Aim of the task:
Write out the data word for word and drop any picture you find.

Provided material:
+-------+

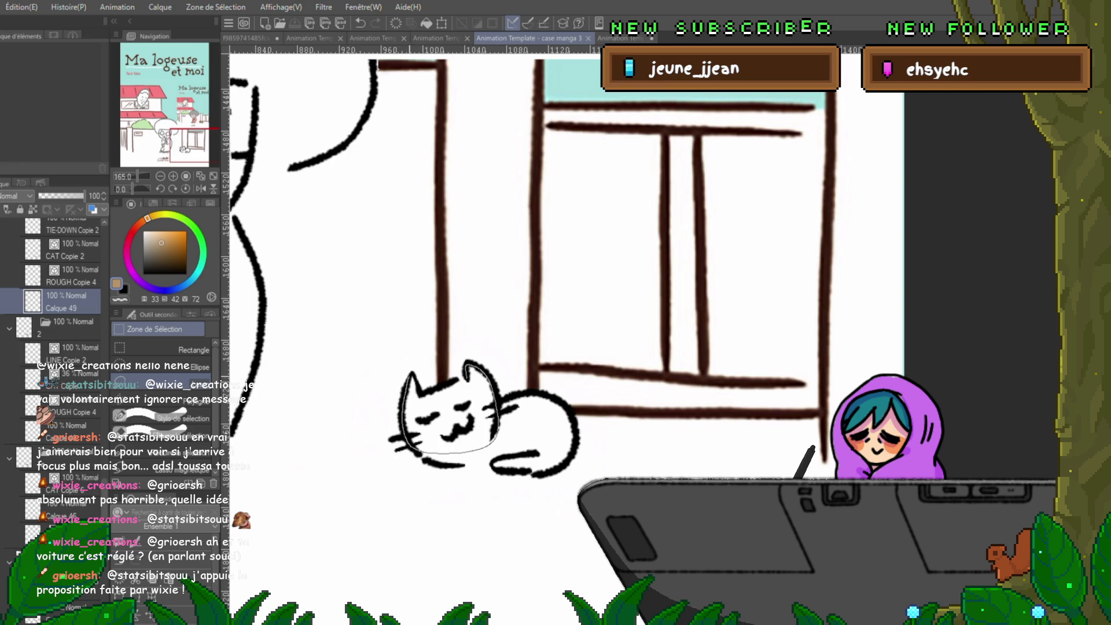
- Fill the cat's head and white body with brown, deselecting after each fill
key(alt+BackSpace)
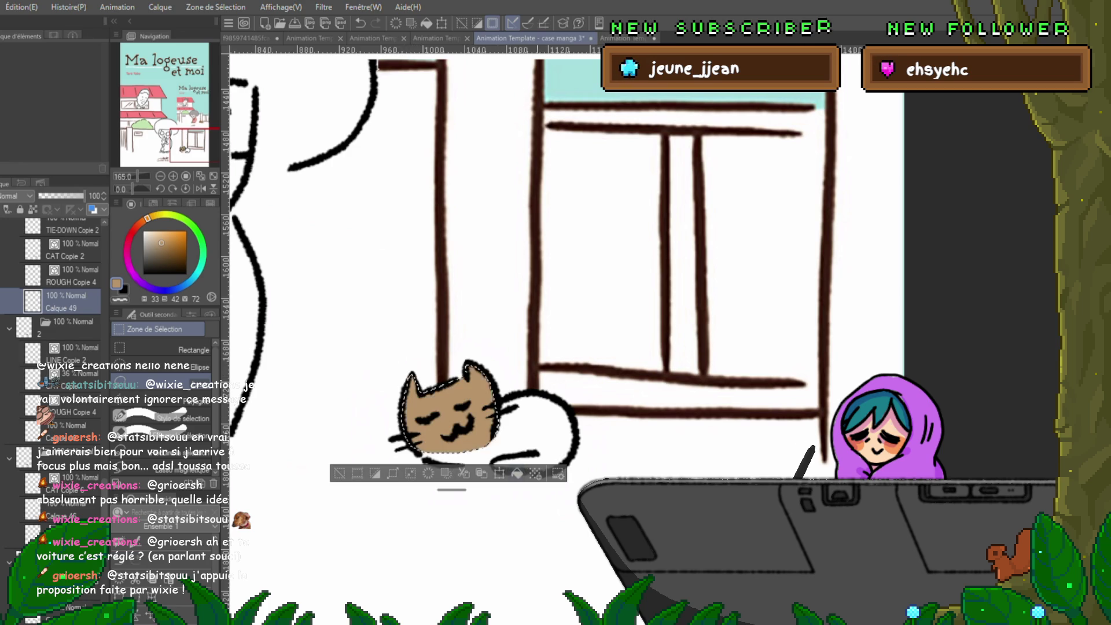
key(ctrl+d)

+-------+

Result:
- Fill the cat's head and white body with brown, deselecting after each fill
key(alt+BackSpace)
key(ctrl+d)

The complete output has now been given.